PDF(Pubmed)
Abstract:
Peripheral blood mononuclear cells contain secretory granules with Perforin and Granzyme B for defense against pathogens. The objective of the present study was to compare the effects of immunosuppressive induction therapies on Perforin and Granzyme B transcripts in kidney transplant recipients. Transcripts were determined in 408 incident kidney transplant recipients eight days posttransplant using quantitative real-time PCR. Compared to 90 healthy subjects, the median Perforin transcripts were lower in kidney transplant recipients with blood-group ABO-incompatible donors (N = 52), compatible living donors (N = 130), and deceased donors (N = 226) (25.7%; IQR, 6.5% to 46.0%; 31.5%; IQR, 10.9% to 57.7%; and 35.6%; IQR, 20.6% to 60.2%; respectively; p = 0.015 by the Kruskal-Wallis test). Kidney transplant recipients who were treated with thymoglobulin (N = 64) had significantly lower Perforin as well as Granzyme B compared to all other induction therapies (N = 344) (each p < 0.001). Receiver operator characteristics analysis showed that both Perforin (area under curve, 0.919) and Granzyme B (area under curve, 0.915) indicated thyroglobulin-containing induction therapies. Regression analysis showed that both reduction in plasma creatinine and human leukocyte antigen mismatches were positively associated with elevated Perforin/Granzyme B transcript ratio posttransplant.

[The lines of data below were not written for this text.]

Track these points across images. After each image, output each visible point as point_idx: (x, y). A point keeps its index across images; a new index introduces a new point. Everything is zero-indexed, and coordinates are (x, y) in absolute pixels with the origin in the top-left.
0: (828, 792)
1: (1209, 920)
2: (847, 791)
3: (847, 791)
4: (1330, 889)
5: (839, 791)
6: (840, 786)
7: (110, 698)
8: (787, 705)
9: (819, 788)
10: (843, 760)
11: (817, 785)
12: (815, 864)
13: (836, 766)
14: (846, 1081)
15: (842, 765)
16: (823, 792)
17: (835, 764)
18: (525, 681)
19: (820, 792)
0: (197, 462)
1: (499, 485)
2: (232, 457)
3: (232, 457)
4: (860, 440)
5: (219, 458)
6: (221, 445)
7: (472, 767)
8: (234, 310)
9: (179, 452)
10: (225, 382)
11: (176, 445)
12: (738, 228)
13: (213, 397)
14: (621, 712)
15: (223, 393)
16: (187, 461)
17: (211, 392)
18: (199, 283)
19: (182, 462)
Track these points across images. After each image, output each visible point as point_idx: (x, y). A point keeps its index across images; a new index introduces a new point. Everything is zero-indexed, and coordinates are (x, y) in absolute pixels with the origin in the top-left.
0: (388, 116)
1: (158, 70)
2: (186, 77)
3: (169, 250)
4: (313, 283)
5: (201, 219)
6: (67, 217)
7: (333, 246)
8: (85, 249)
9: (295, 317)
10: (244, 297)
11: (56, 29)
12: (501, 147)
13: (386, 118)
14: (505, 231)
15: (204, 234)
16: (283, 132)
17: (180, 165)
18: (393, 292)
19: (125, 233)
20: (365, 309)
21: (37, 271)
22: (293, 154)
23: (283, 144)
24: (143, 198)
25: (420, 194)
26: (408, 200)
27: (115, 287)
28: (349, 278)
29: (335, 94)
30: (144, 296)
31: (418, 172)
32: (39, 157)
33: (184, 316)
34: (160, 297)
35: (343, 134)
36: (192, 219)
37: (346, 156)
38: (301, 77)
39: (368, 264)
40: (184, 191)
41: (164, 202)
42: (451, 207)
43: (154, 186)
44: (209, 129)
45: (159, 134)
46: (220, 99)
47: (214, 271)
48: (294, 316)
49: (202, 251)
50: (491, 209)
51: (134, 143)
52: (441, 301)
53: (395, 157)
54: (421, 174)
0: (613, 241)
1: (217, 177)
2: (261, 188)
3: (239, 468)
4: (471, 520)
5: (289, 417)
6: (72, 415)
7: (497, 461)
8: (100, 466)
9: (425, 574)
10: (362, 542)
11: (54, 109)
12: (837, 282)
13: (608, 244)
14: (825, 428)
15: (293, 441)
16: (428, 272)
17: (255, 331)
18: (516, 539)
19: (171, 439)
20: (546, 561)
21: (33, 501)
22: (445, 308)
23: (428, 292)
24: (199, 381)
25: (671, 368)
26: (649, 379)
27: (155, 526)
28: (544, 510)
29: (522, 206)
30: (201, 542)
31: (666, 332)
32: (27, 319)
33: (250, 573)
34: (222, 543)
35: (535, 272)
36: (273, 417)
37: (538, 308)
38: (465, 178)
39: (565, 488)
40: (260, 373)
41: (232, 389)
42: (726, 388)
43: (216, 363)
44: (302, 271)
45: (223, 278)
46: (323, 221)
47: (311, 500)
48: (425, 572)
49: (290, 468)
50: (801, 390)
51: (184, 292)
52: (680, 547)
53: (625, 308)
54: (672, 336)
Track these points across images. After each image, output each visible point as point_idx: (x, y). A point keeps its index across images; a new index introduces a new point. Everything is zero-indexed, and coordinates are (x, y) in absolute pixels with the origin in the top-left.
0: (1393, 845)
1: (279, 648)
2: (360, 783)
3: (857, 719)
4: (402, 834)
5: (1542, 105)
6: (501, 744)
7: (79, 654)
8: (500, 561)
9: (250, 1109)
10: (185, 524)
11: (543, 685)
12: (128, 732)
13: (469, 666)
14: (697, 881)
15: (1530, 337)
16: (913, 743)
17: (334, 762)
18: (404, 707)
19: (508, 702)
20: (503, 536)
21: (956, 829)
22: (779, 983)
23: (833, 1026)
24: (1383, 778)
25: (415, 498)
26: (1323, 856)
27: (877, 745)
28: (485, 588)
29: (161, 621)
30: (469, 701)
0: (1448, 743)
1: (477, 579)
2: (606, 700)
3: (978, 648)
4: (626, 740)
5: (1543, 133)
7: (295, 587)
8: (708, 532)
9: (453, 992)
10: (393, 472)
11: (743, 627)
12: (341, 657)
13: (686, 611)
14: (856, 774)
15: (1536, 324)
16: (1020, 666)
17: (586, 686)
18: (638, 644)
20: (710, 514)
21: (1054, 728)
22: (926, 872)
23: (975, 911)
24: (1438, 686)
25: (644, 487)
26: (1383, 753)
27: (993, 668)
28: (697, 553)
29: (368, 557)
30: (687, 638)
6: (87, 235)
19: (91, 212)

We conclude clinical parameters and therapies affect Perforin and Granzyme B transcripts posttransplant.
摘要:
外周血单核细胞含有分泌颗粒,带有穿孔素和颗粒酶B,用于防御病原体。本研究的目的是比较免疫抑制诱导疗法对肾移植受者穿孔素和颗粒酶B转录本的影响。移植后8天,使用定量实时PCR确定了408例肾移植受者的转录本。与90名健康受试者相比,在有血型ABO不相容供者的肾移植受者中,穿孔素转录本的中位数较低(N=52),相容的活体供体(N=130),和已故捐赠者(N=226)(25.7%;IQR,6.5%至46.0%;31.5%;IQR,10.9%至57.7%;和35.6%;IQR,20.6%至60.2%;通过Kruskal-Wallis检验,p=0.015)。与所有其他诱导疗法(N=344)相比,接受胸腺球蛋白(N=64)治疗的肾移植受者的穿孔素和颗粒酶B显着降低(每个p<0.001)。接收机算子特征分析表明,两者都是Perforin(曲线下面积,0.919)和颗粒酶B(曲线下面积,0.915)表明含有甲状腺球蛋白的诱导疗法。回归分析表明,血浆肌酐和人类白细胞抗原错配的减少与移植后穿孔素/粒酶B转录比的升高呈正相关。我们得出的结论是,临床参数和疗法会影响移植后的穿孔素和颗粒酶B转录本。